[BioSQL-l] BioSQL and ontology "standards".

Fri Nov 28 18:57:40 UTC 2008

Hi all,

The BioSQL schema allows multiple ontologies, so that things like
entries in seqfeature_qualifier_value can say when they mean by
"locus_tag".

Currently BioPerl and Biopython (and I assume the other projects but
haven't checked) use a couple of ad-hoc ontology names for storing
annotation.  In particular, if there is no predefined entry for a
novel ontology term, it gets added on the fly.  This is very
convenient as it means a BioSQL database can be used without first
importing a predefined ontology.  However there are downsides, for
example spelling errors in the keys of a GenBank file get treated as a
ontology entries.

Have these ad-hoc ontologies ever been defined?  i.e. For table
bioentry_qualifier_value terms, which ad-hoc ontology name should be
used?  Biopython uses ad-hoc ontology named  'SeqFeature Keys',
'SeqFeature Sources', 'Annotation Tags' for various different tables
(which I believe is the same for BioPerl).

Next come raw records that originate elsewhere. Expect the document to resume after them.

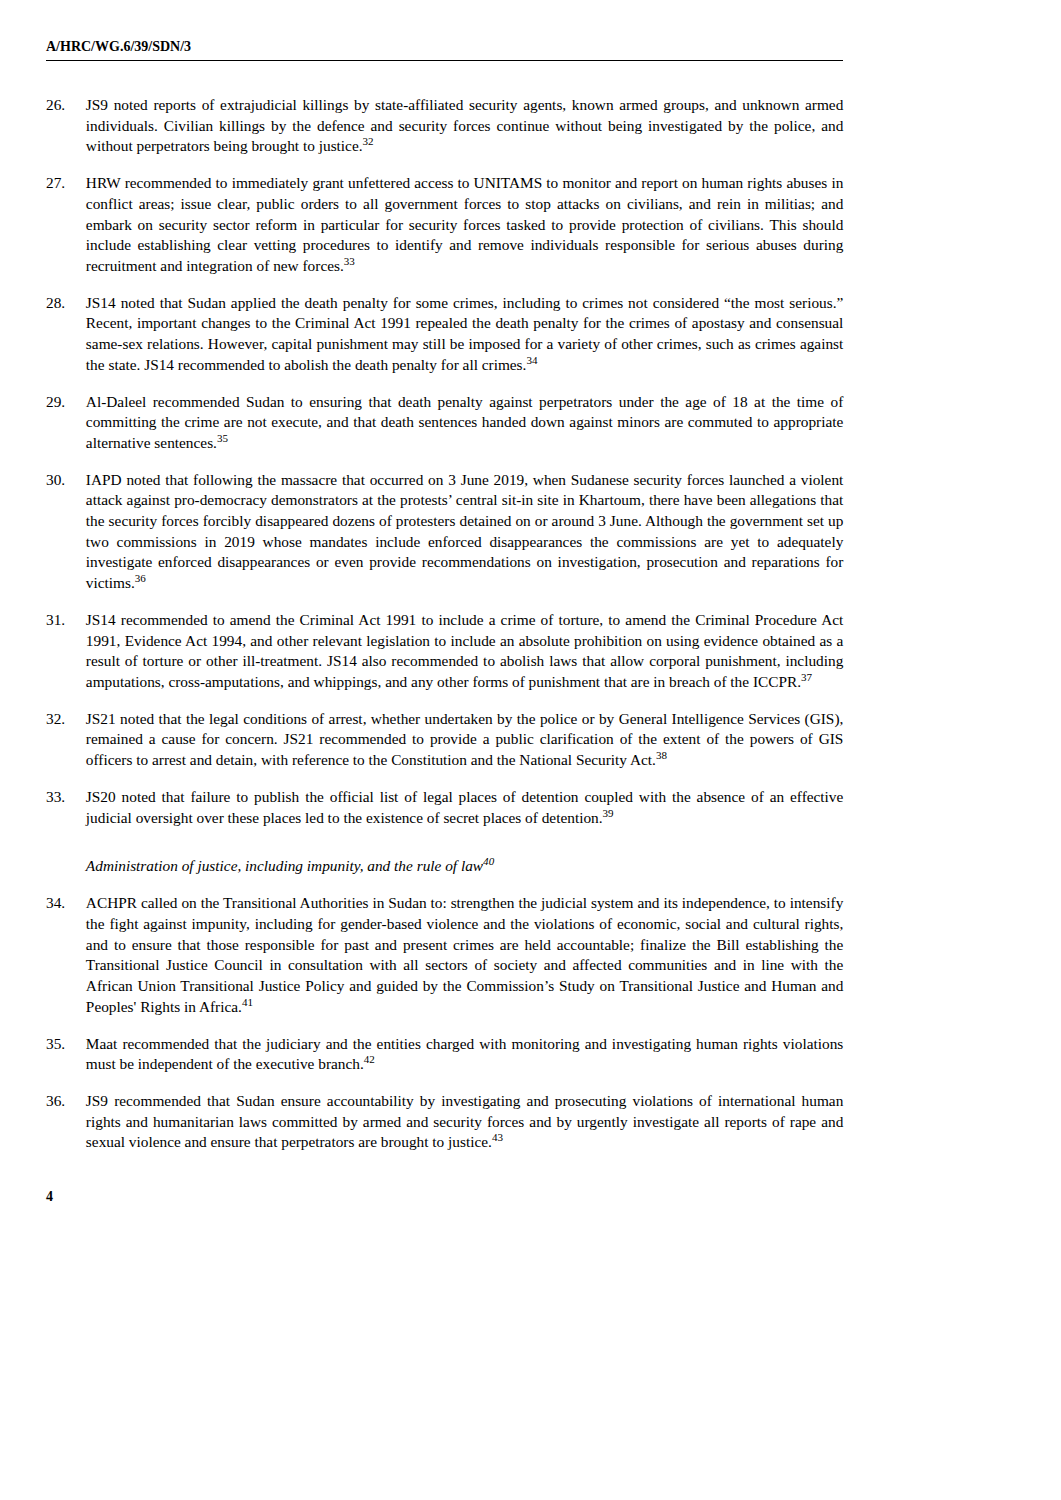A/HRC/WG.6/39/SDN/3
26.
JS9 noted reports of extrajudicial killings by state-affiliated security agents, known armed groups, and unknown armed individuals. Civilian killings by the defence and security forces continue without being investigated by the police, and without perpetrators being brought to justice.32
27.
HRW recommended to immediately grant unfettered access to UNITAMS to monitor and report on human rights abuses in conflict areas; issue clear, public orders to all government forces to stop attacks on civilians, and rein in militias; and embark on security sector reform in particular for security forces tasked to provide protection of civilians. This should include establishing clear vetting procedures to identify and remove individuals responsible for serious abuses during recruitment and integration of new forces.33
28.
JS14 noted that Sudan applied the death penalty for some crimes, including to crimes not considered “the most serious.” Recent, important changes to the Criminal Act 1991 repealed the death penalty for the crimes of apostasy and consensual same-sex relations. However, capital punishment may still be imposed for a variety of other crimes, such as crimes against the state. JS14 recommended to abolish the death penalty for all crimes.34
29.
Al-Daleel recommended Sudan to ensuring that death penalty against perpetrators under the age of 18 at the time of committing the crime are not execute, and that death sentences handed down against minors are commuted to appropriate alternative sentences.35
30.
IAPD noted that following the massacre that occurred on 3 June 2019, when Sudanese security forces launched a violent attack against pro-democracy demonstrators at the protests’ central sit-in site in Khartoum, there have been allegations that the security forces forcibly disappeared dozens of protesters detained on or around 3 June. Although the government set up two commissions in 2019 whose mandates include enforced disappearances the commissions are yet to adequately investigate enforced disappearances or even provide recommendations on investigation, prosecution and reparations for victims.36
31.
JS14 recommended to amend the Criminal Act 1991 to include a crime of torture, to amend the Criminal Procedure Act 1991, Evidence Act 1994, and other relevant legislation to include an absolute prohibition on using evidence obtained as a result of torture or other ill-treatment. JS14 also recommended to abolish laws that allow corporal punishment, including amputations, cross-amputations, and whippings, and any other forms of punishment that are in breach of the ICCPR.37
32.
JS21 noted that the legal conditions of arrest, whether undertaken by the police or by General Intelligence Services (GIS), remained a cause for concern. JS21 recommended to provide a public clarification of the extent of the powers of GIS officers to arrest and detain, with reference to the Constitution and the National Security Act.38
33.
JS20 noted that failure to publish the official list of legal places of detention coupled with the absence of an effective judicial oversight over these places led to the existence of secret places of detention.39
Administration of justice, including impunity, and the rule of law40
34.
ACHPR called on the Transitional Authorities in Sudan to: strengthen the judicial system and its independence, to intensify the fight against impunity, including for gender-based violence and the violations of economic, social and cultural rights, and to ensure that those responsible for past and present crimes are held accountable; finalize the Bill establishing the Transitional Justice Council in consultation with all sectors of society and affected communities and in line with the African Union Transitional Justice Policy and guided by the Commission’s Study on Transitional Justice and Human and Peoples' Rights in Africa.41
35.
Maat recommended that the judiciary and the entities charged with monitoring and investigating human rights violations must be independent of the executive branch.42
36.
JS9 recommended that Sudan ensure accountability by investigating and prosecuting violations of international human rights and humanitarian laws committed by armed and security forces and by urgently investigate all reports of rape and sexual violence and ensure that perpetrators are brought to justice.43
4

On a related point, it might make more sense to use a predefined
ontology, like SOFA or SO from http://www.sequenceontology.org/ where
a novel term is treated as an error (or perhaps falls back on the
ad-hoc ontology).  How do the various Bio* projects cope with
annotations in the database for different or multiple ontologies?  Or
has this not been considered?

Thanks,

Peter